-- Instruction --
The answer is to consist only of an exact retyping of the lines from the one containing "本部町に不思議なシーサー工房がある。かつてそこに" to the end of the entries, without pictures.
Top of Data under study
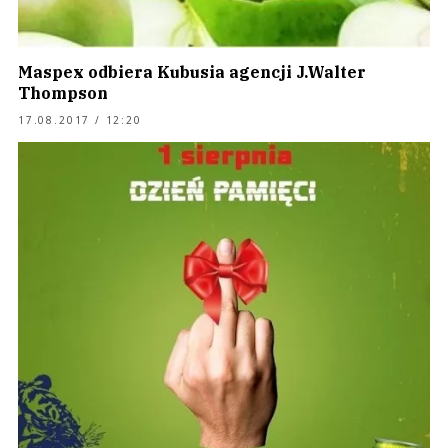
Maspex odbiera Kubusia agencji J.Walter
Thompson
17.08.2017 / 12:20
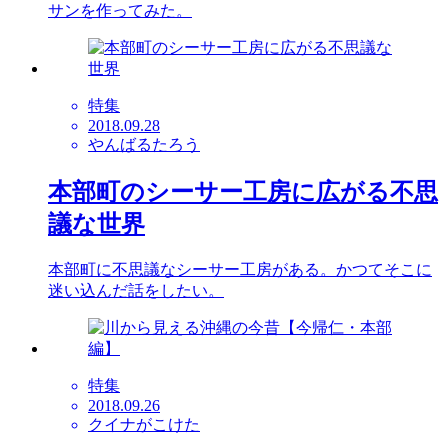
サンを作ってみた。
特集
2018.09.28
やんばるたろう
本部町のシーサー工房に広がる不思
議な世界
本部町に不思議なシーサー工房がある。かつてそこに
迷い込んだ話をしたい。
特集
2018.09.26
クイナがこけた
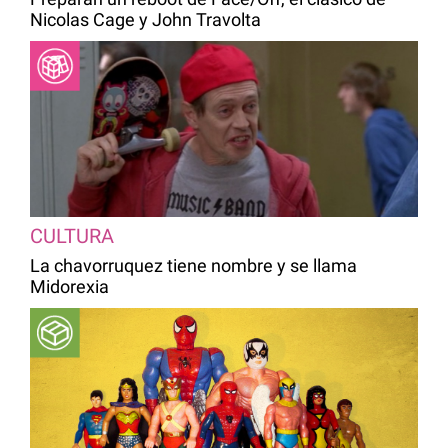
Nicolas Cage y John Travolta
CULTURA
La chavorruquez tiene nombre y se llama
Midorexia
Bottom of Data under study
-- Exercise response --
本部町に不思議なシーサー工房がある。かつてそこに
迷い込んだ話をしたい。
特集
2018.09.26
クイナがこけた
Nicolas Cage y John Travolta
CULTURA
La chavorruquez tiene nombre y se llama
Midorexia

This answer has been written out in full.